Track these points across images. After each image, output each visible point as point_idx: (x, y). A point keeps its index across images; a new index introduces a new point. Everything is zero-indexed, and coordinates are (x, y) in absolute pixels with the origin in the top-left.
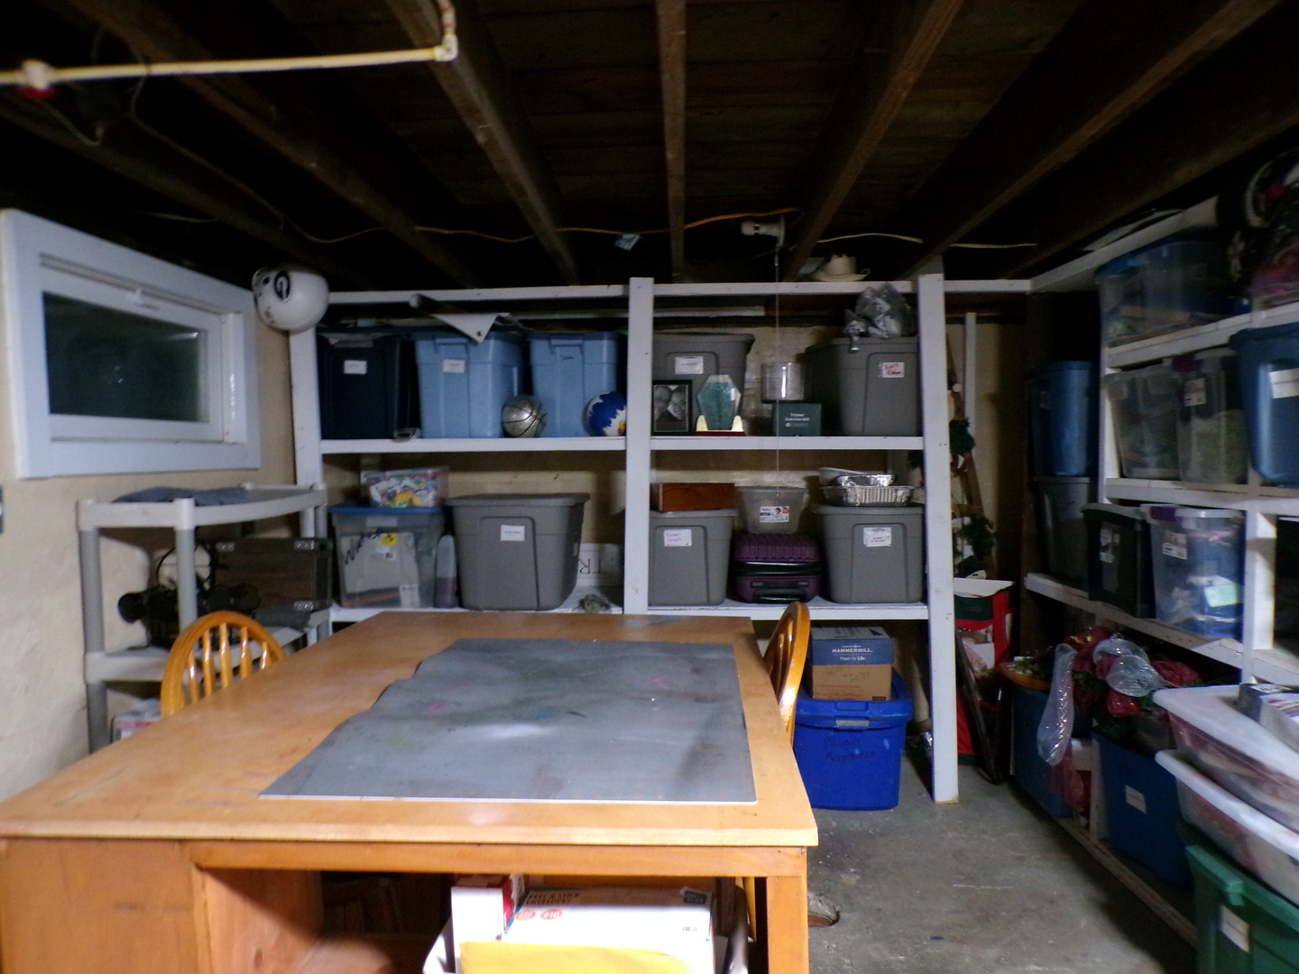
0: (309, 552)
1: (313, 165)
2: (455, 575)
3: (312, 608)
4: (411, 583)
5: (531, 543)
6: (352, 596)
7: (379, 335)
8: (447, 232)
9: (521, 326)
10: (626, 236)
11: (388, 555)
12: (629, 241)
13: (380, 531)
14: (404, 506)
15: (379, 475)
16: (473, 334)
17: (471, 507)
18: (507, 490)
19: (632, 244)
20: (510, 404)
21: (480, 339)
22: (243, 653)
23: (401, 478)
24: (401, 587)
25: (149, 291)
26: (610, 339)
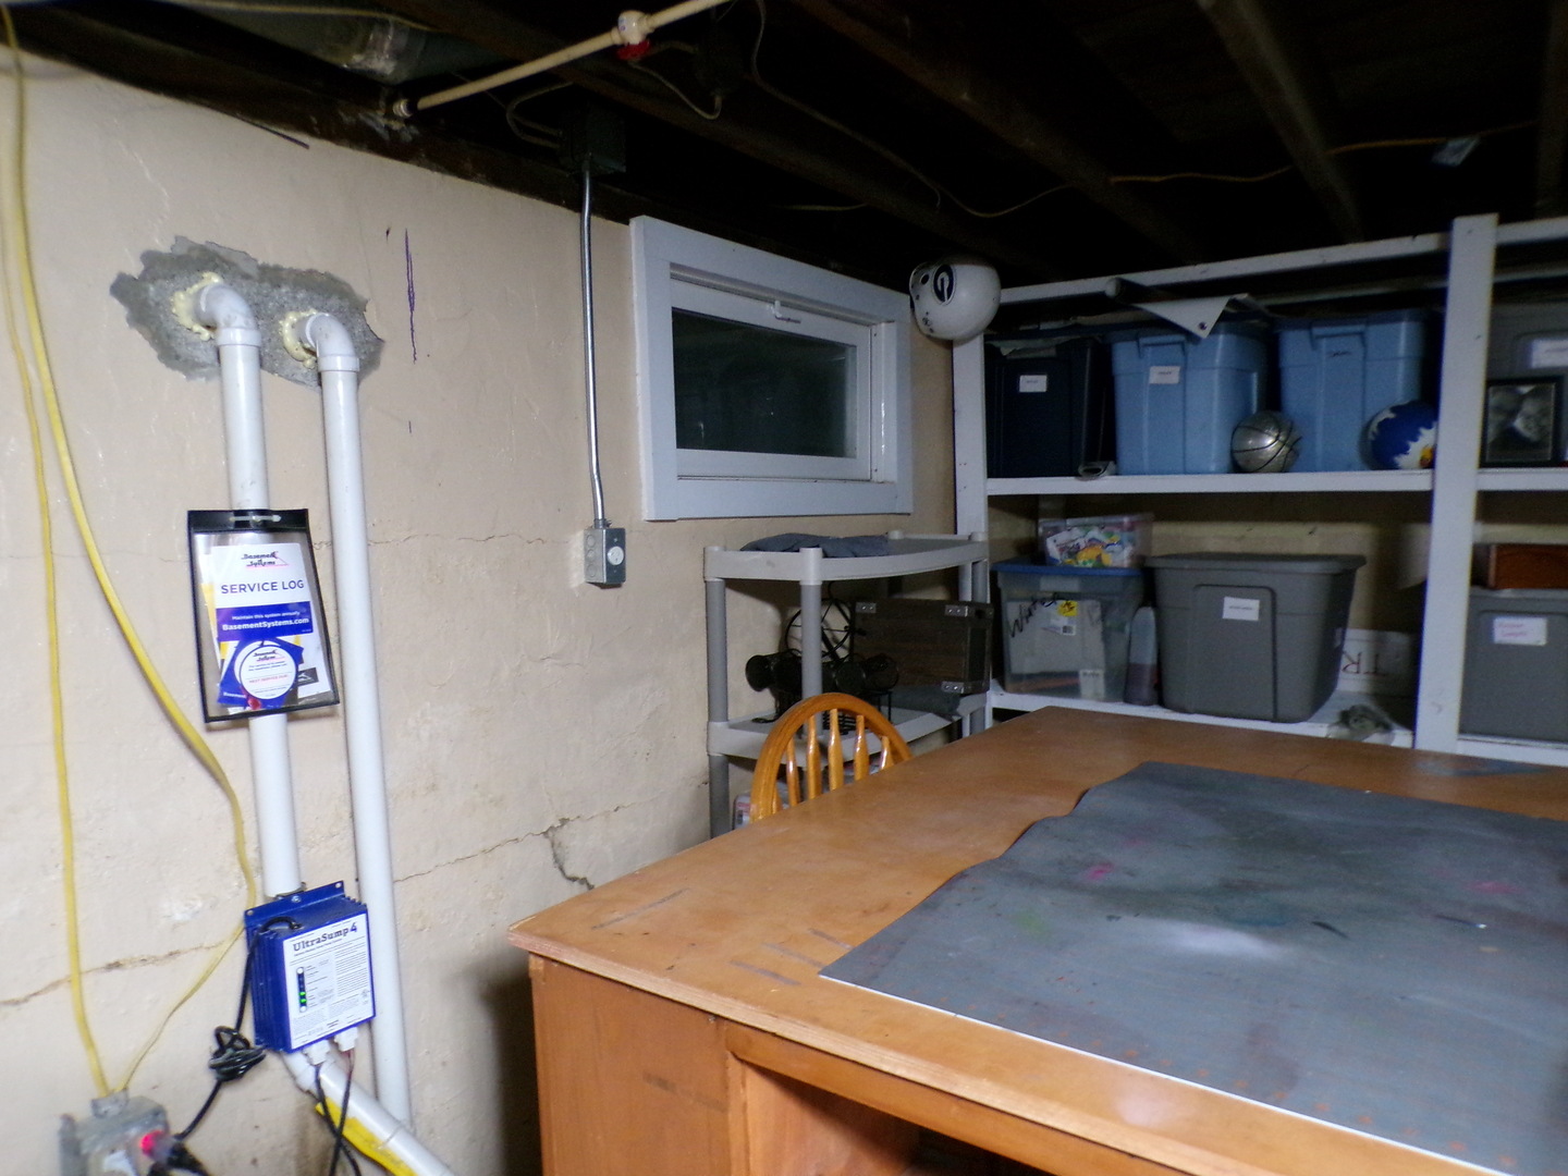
0: (961, 619)
1: (965, 97)
2: (1155, 662)
3: (962, 692)
4: (1095, 667)
5: (1268, 626)
6: (1019, 678)
7: (1063, 339)
8: (1156, 179)
9: (1267, 311)
10: (1453, 144)
11: (1066, 629)
12: (1458, 151)
13: (1056, 597)
14: (1089, 565)
15: (1058, 523)
16: (1194, 328)
17: (1182, 569)
18: (1236, 548)
19: (1463, 156)
20: (1245, 424)
21: (1204, 334)
22: (858, 745)
23: (1086, 527)
24: (1081, 672)
25: (790, 301)
26: (1411, 319)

# Work item
Recast every line of the items above as a Markdown table with the columns Row and Line, numbering the rows and skipping blank lines. Leave the pictures out of the table.

# Worked solution
| Row | Line |
|---|---|
| 1 | Track these points across images. After each image, output each visible point as point_idx: (x, y). A point keeps its index across images; a new index introduces a new point. Everything is zero-indexed, and coordinates are (x, y) in absolute pixels with the origin in the top-left. |
| 2 | 0: (309, 552) |
| 3 | 1: (313, 165) |
| 4 | 2: (455, 575) |
| 5 | 3: (312, 608) |
| 6 | 4: (411, 583) |
| 7 | 5: (531, 543) |
| 8 | 6: (352, 596) |
| 9 | 7: (379, 335) |
| 10 | 8: (447, 232) |
| 11 | 9: (521, 326) |
| 12 | 10: (626, 236) |
| 13 | 11: (388, 555) |
| 14 | 12: (629, 241) |
| 15 | 13: (380, 531) |
| 16 | 14: (404, 506) |
| 17 | 15: (379, 475) |
| 18 | 16: (473, 334) |
| 19 | 17: (471, 507) |
| 20 | 18: (507, 490) |
| 21 | 19: (632, 244) |
| 22 | 20: (510, 404) |
| 23 | 21: (480, 339) |
| 24 | 22: (243, 653) |
| 25 | 23: (401, 478) |
| 26 | 24: (401, 587) |
| 27 | 25: (149, 291) |
| 28 | 26: (610, 339) |
| 29 | 0: (961, 619) |
| 30 | 1: (965, 97) |
| 31 | 2: (1155, 662) |
| 32 | 3: (962, 692) |
| 33 | 4: (1095, 667) |
| 34 | 5: (1268, 626) |
| 35 | 6: (1019, 678) |
| 36 | 7: (1063, 339) |
| 37 | 8: (1156, 179) |
| 38 | 9: (1267, 311) |
| 39 | 10: (1453, 144) |
| 40 | 11: (1066, 629) |
| 41 | 12: (1458, 151) |
| 42 | 13: (1056, 597) |
| 43 | 14: (1089, 565) |
| 44 | 15: (1058, 523) |
| 45 | 16: (1194, 328) |
| 46 | 17: (1182, 569) |
| 47 | 18: (1236, 548) |
| 48 | 19: (1463, 156) |
| 49 | 20: (1245, 424) |
| 50 | 21: (1204, 334) |
| 51 | 22: (858, 745) |
| 52 | 23: (1086, 527) |
| 53 | 24: (1081, 672) |
| 54 | 25: (790, 301) |
| 55 | 26: (1411, 319) |